As John F. Kennedy emphasized in his famous Inaugural Speech (1961): “And so, my fellow Americans: ask not what your country can do for you – ask what you can do for your country. My fellow citizens of the world: ask not what America will do for you, but what together we can do for the freedom of man.” In this statement, Kennedy inculcated the essence of American civic responsibility by saying that we should get involved in honing our country by contributing ourselves in service of the greater good for all people. With issues like global warming, we can do our part in preserving the environment by doing it in our small ways of conserving energy.

We can inform everyone by doing research about what we can do to stop global warming. By working together towards the greater good of every American, we already uphold civic responsibility.

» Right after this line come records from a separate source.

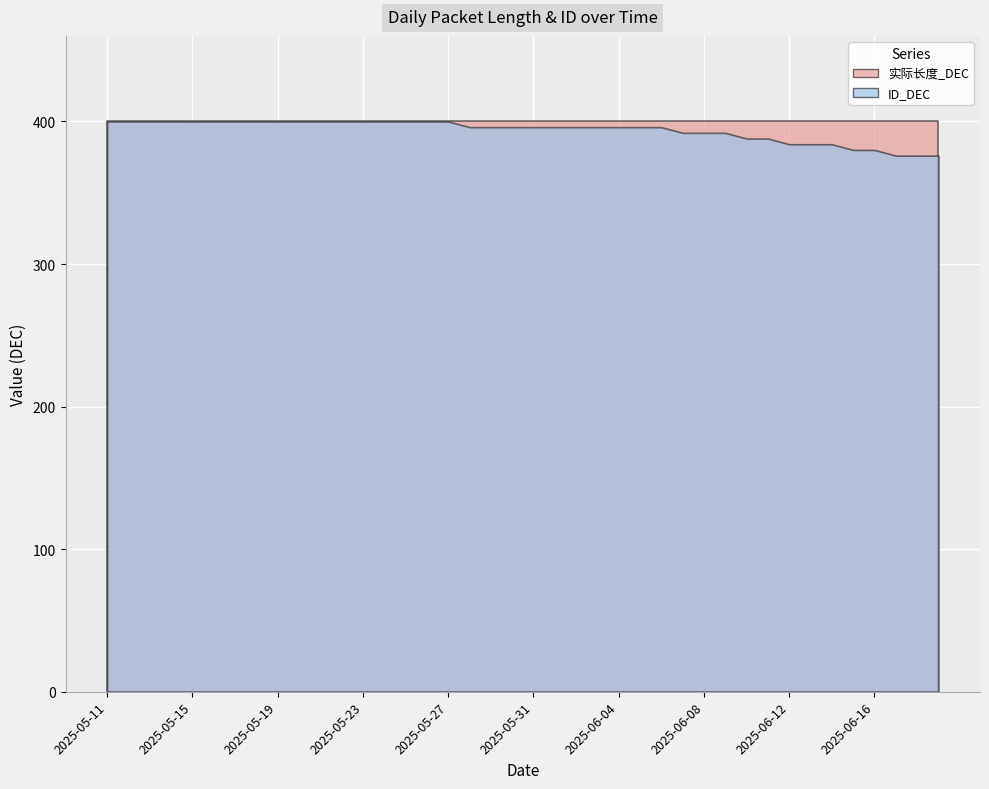

How many lines are shown in the chart?

2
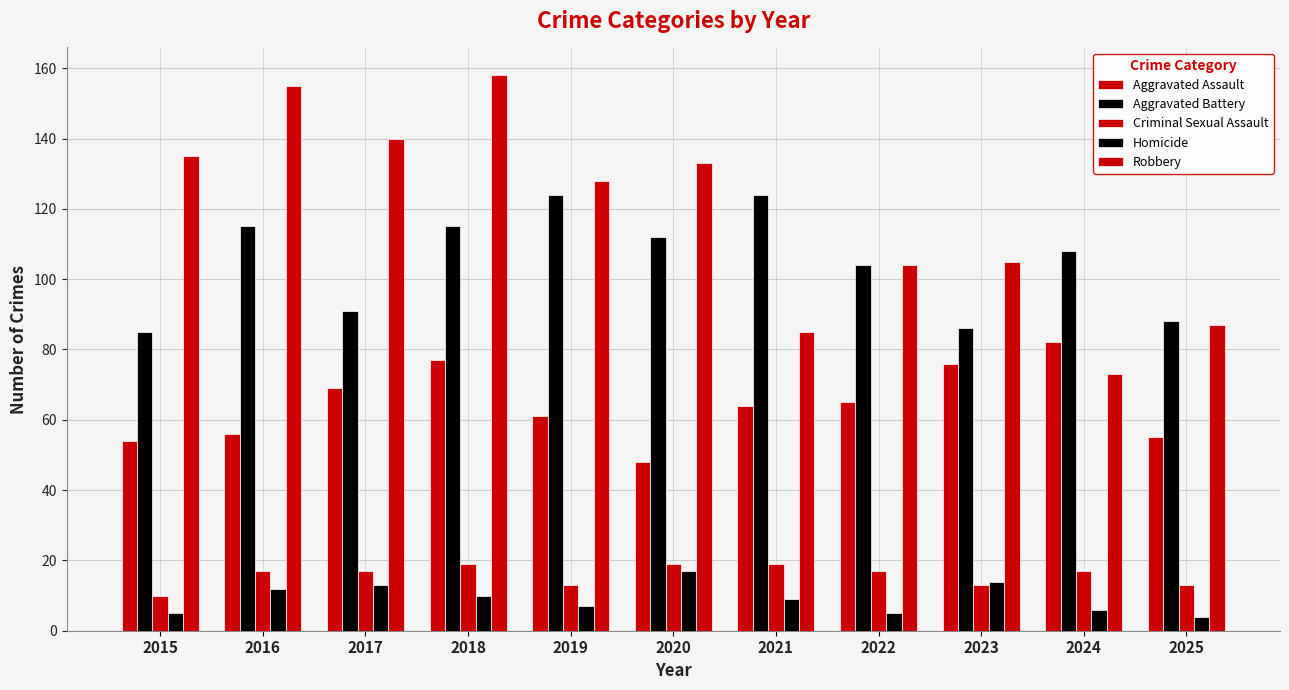

How many distinct data groups are displayed?

5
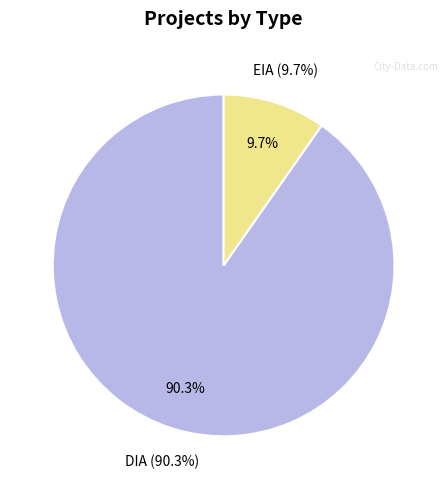

How many slices are in this pie chart?

2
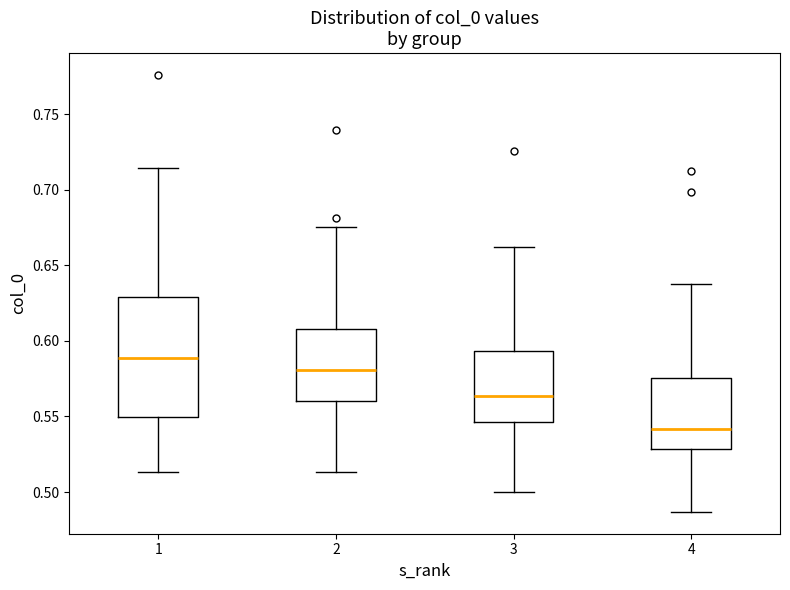

Where does the upper whisker of the box at x = 3 end on the y-axis? The values are not printed on the chart, so give them approximately, as read against the axis.

0.660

In the end, we must imbibe a set of values that are specifically spelled out in the Declaration of Independence and the Constitution. This must be internalized by all U.S. citizens because the survival of a democracy depends on the virtue of its people, and without commitment to each other’s well-being, democracy cannot thrive.

Works CitedBronfrenbrenner, Urie. (1979). The Ecology of Human Development. Cambridge, MA: Harvard University Press.

Gawthrop, Louis C.  Public Sector Management, Systems, and Ethics, Bloomington, Indiana: University of Indiana Press, 1984.

Johnson, David W. and Johnson, Roger T.  The Three Cs of School and Classroom Management. In H. Freiberg (Ed.), Beyond Behaviorism: Changing the Classroom Management Paradigm (pp. 119–144). Boston: Allyn & Bacon, 1999.

Johnson, David W. and Johnson, Roger T. Chapter 11 – Teaching Civic Values. Multicultural Education and Human Relations: Valuing Diversity. NJ: Prentice-Hall, 2002.

Kennedy, John F. Inaugural Address, January, 20 1961.

Miller, Gary E. The Meaning of General Education. New York: Wiley, 1988.